(O.S.H.A.)-Occupational Safety and Health Administration’s role is to assure safe and healthful working conditions for working men and women.
Here is valuable information regarding seven significant OSHA standards that will have an impact on American employers:
1. Recordkeeping: On October 1, 2009, OSHA announced its national emphasis program on recordkeeping. This emphasis program will include greater scrutiny of employer maintained OSHA logs, whether employers are recording all workplace recordable injuries/illnesses, and more.
2. Annual verification of lockout/tagout procedures: OSHA will focus on whether employers are complying with the requirement to conduct periodic inspections (at least annually) of the energy control procedures as required by 20 CFR 1910.147 (c)(6)(i).
3. A general lockout/tagout policy does not comply with OSHA regulations: Employers must have a separate lockout/tagout procedure for each piece of different equipment.
4. Combustible dust standard: On April 29, 2009, OSHA announced it would initiate rulemaking on combustible dust hazards. OSHA will issue an Advanced Notice of Proposed Rulemaking and convene related stakeholder meetings to evaluate possible regulatory methods, and request data and comments on issues related to combustible dust.
5. Per employee penalties for PPE and training violations: OSHA has issued its final rule allowing OSHA to cite employers on a “per employee basis” for failure to wear/use required personal protective equipment (PPE). This rule went into effect January 12, 2009, and applies to PPE and training. As a result, an employer who has failed to properly train employees or who has employees not wearing or using PPE may receive a citation per employee.
6. Liability of general contractors for hazards they did not create and/or where their own employees were not exposed: In February 2009, the Eighth Circuit Court of Appeals a certain case held that OSHA regulations do not preclude OSHA from issuing citations to a general contractor under the multi-employer citation policy simply based on the fact that the general contractor “controls” the worksite regardless of whether or not the general contractor created the hazard or had its own employees exposed to the hazard.

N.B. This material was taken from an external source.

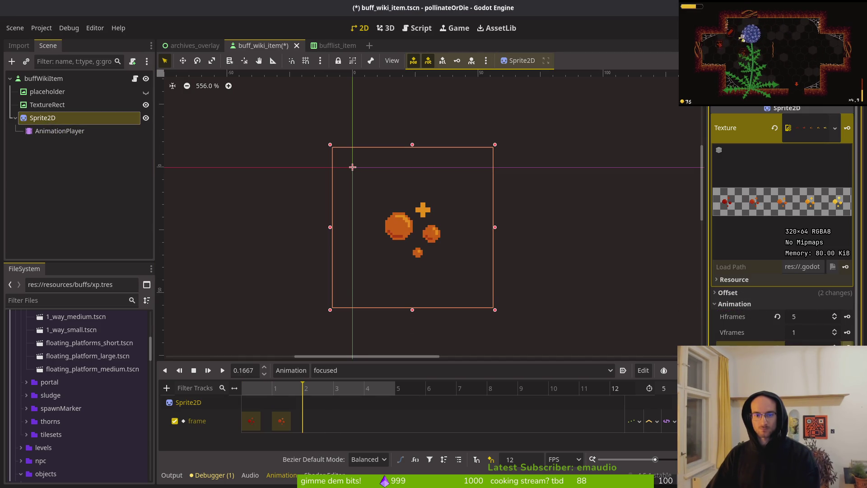
pyautogui.click(848, 348)
pyautogui.click(847, 348)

7. OSHA settlement agreements and additional employer obligations: Employers should be aware that OSHA is mandating uniformity in the language of ALL settlement agreements. Additionally, OSHA is including in all settlement agreements language that seeks to use the settlement process as a way to get employers to agree to undertake additional obligations.
Safety should be the #1 priority chosen by all employers. Taking the time for proper safety meetings and training for on-the-job accident prevention is not nearly as costly as just one tragic accident.